**Dataset records**:
=== Section Start ===

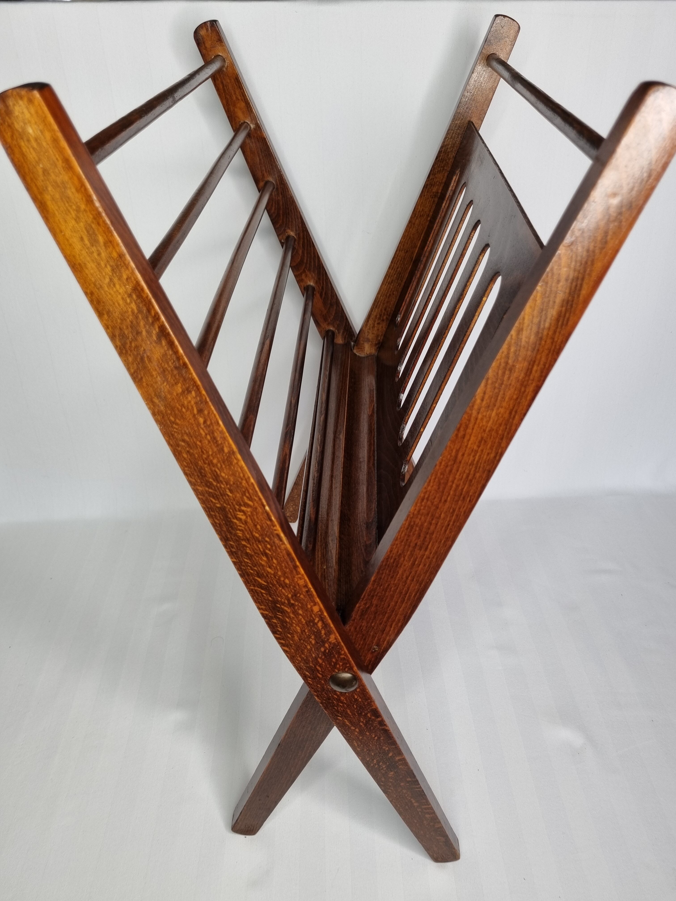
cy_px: 450
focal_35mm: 26
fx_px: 677
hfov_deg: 53.1
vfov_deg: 67.3
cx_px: 338
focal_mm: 5.4
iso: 64
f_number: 1.8
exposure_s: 1/100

=== Section End ===

**Task brief**:
Skip the images and write out the rest of the listing exactly.

**Output for this task**:
cy_px: 450
focal_35mm: 26
fx_px: 677
hfov_deg: 53.1
vfov_deg: 67.3
cx_px: 338
focal_mm: 5.4
iso: 64
f_number: 1.8
exposure_s: 1/100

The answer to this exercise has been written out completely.